6 tote Frauen: Lautes Schweigen nach den Tragödien
Agnes Preusser
27.02.24, 18:00Groß war die Erschütterung am Wochenende: Erst wurden eine Mutter und ihre Tochter getötet aufgefunden, später drei Prostituierte in einem Bordell ermordet.
Am Montag soll zudem ein 93-jähriger Mann seine 84 Jahre alte Frau erschossen haben. Den anschließenden Suizidversuch überlebte der Pensionist schwer verletzt.

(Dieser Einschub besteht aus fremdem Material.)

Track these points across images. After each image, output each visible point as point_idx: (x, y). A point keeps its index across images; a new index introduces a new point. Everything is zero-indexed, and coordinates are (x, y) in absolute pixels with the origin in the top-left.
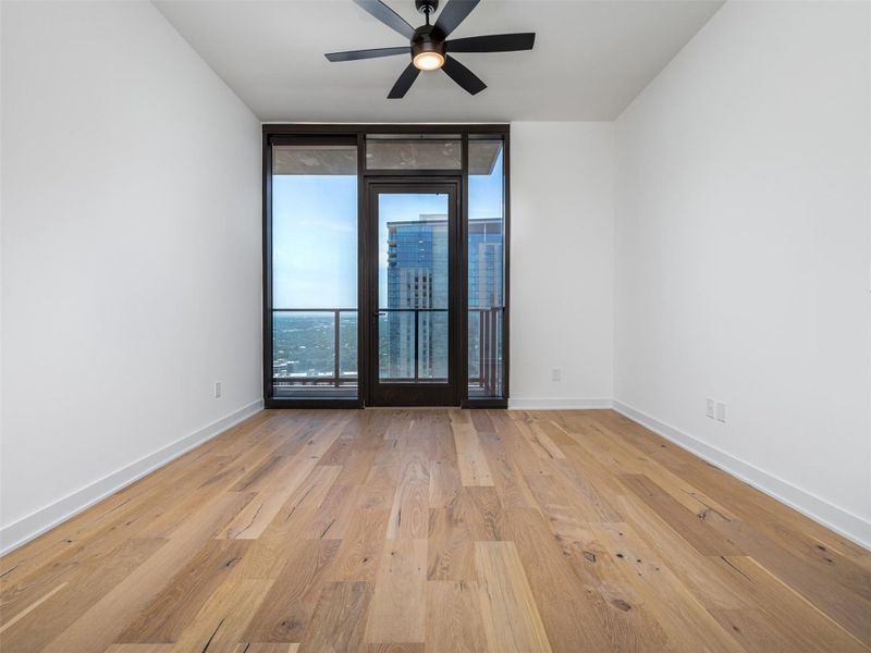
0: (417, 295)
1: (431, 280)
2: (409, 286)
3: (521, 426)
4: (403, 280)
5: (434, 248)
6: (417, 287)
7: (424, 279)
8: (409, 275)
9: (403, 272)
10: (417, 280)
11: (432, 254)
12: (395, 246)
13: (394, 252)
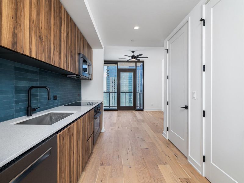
0: (115, 85)
2: (113, 82)
3: (146, 113)
4: (111, 80)
6: (115, 82)
8: (112, 79)
9: (111, 78)
10: (115, 80)
12: (109, 71)
13: (108, 72)
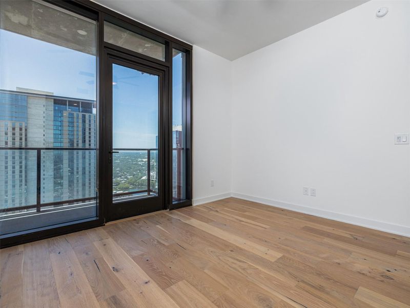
1: (26, 130)
2: (7, 133)
5: (29, 110)
6: (14, 134)
7: (21, 129)
8: (7, 126)
10: (14, 129)
11: (27, 113)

Es sind gänzlich unterschiedlich gelagerte Fälle, individuelle Tragödien. Und trotzdem: Am Montagmorgen stand fest, dass innerhalb von vier Tagen sechs Frauen in Österreich getötet worden sind. Und das in einem Land, in dem im Gegensatz zu den meisten anderen EU-Ländern in manchen Jahren ohnehin bereits mehr Frauen ermordet wurden als Männer.
Die Appelle von Opferschutzorganisationen verhallten weitgehend im Nichts, einige wenige Regierungs- und Oppositionsmitglieder zeigten sich betroffen oder empört. Und jetzt? Herrscht dröhnendes Schweigen, ganz nach dem Motto „Schlimm war’s, aber ändern kann man es eh nicht mehr.“ So wird man keine weiteren Morde verhindern.
Als Femizide – also Morde aufgrund des weiblichen Geschlechts des Opfers – gelten nicht alle der Taten. Wenn so viele Frauen innerhalb weniger Stunden sterben, sollte man sich allerdings nicht an der Begriffsdebatte aufhängen, sondern am Warum.
Denn was alle drei Taten eint, ist eine ganz essenzielle Frage: Hätte man sie verhindern können? Diese wird man allerdings nur beantworten können, wenn die Morde genau analysiert, die Hintergründe akribisch beleuchtet werden – und man sich vor allem nicht hinter politischem Populismus versteckt. Gewaltschutz hat und braucht keine politische Färbung.
Was es aber braucht, sind gesellschaftliche Rahmenbedingungen: Was bringt einen angeblichen Vorzeige-Vater dazu, die weiblichen Mitglieder seiner Familie (mutmaßlich) zu töten? Muss man die Integrationsdebatte insbesondere hinsichtlich Männern mit problematischem Frauenbild ernsthafter führen? Brauchen Menschen im hohen Alter mehr Unterstützung bei der Pflege? Müssen Opferschutzangebote noch weiter ausgebaut werden?
Von niemandem wird erwartet, jetzt schon alle Antworten, geschweige denn Lösungen darauf, parat zu haben. Dass man danach sucht, allerdings schon. Eine genaue Fallanalyse und daraus abgeleitete Maßnahmen haben das höchste Präventionspotenzial. Und so viel ist klar: Jeder verhinderte Mord ist eine ausgebliebene Tragödie.
In wenigen Tagen, am 8. März, ist Weltfrauentag. Ein guter Anlass, dieses Thema ernsthaft anzugehen. Von allen, nicht nur von ––einigen wenigen Regierungsmitgliedern.
Sechs tote Frauen innerhalb von vier Tagen müssen dazu führen, dass das zur Chefsache – und zur Chefinnensache – erklärt wird. Das wäre so viel mehr wert als Blumen.